WORK TASK –
Produce an exact transcription of the listing below, omitting the pictures.

------

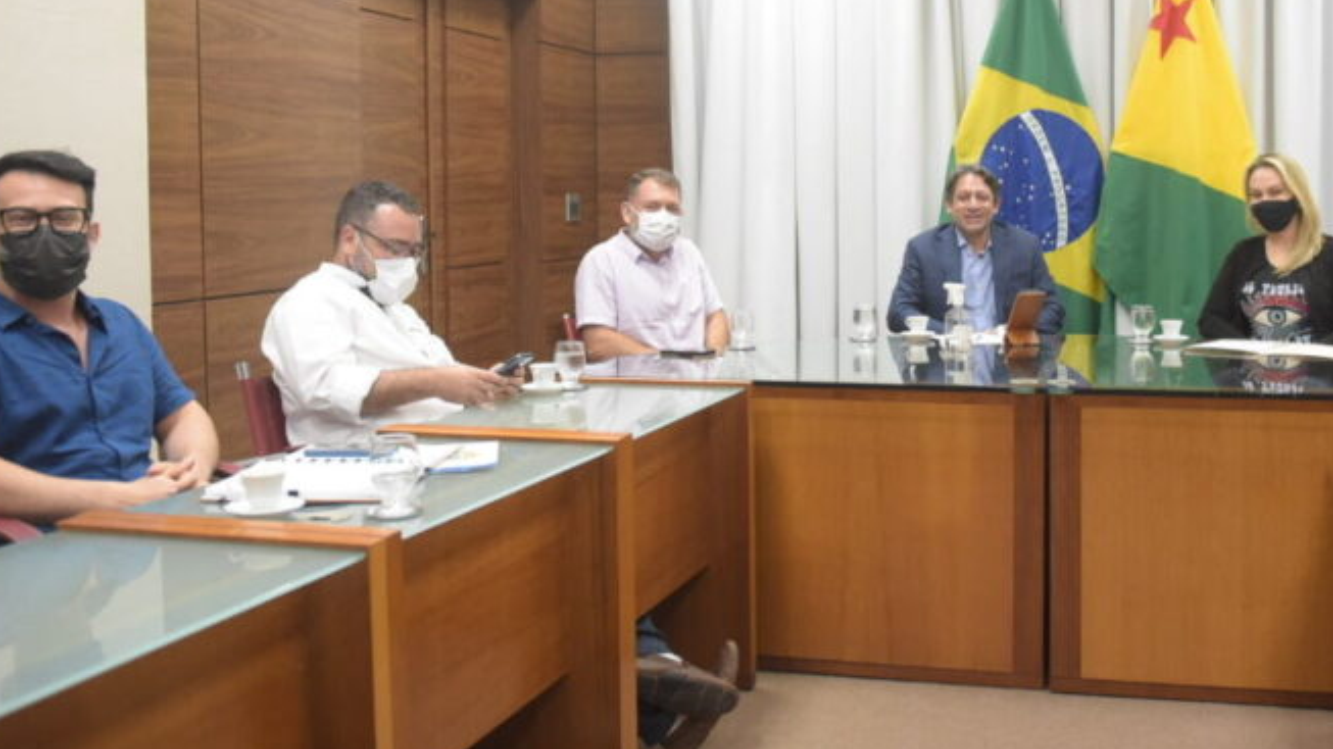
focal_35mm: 39
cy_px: 256
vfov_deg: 30.2
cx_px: 842
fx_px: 1378
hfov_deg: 51.0
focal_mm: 24
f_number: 2.8
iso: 3200
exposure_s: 1/320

------

PROBLEM SOLUTION –
focal_35mm: 39
cy_px: 256
vfov_deg: 30.2
cx_px: 842
fx_px: 1378
hfov_deg: 51.0
focal_mm: 24
f_number: 2.8
iso: 3200
exposure_s: 1/320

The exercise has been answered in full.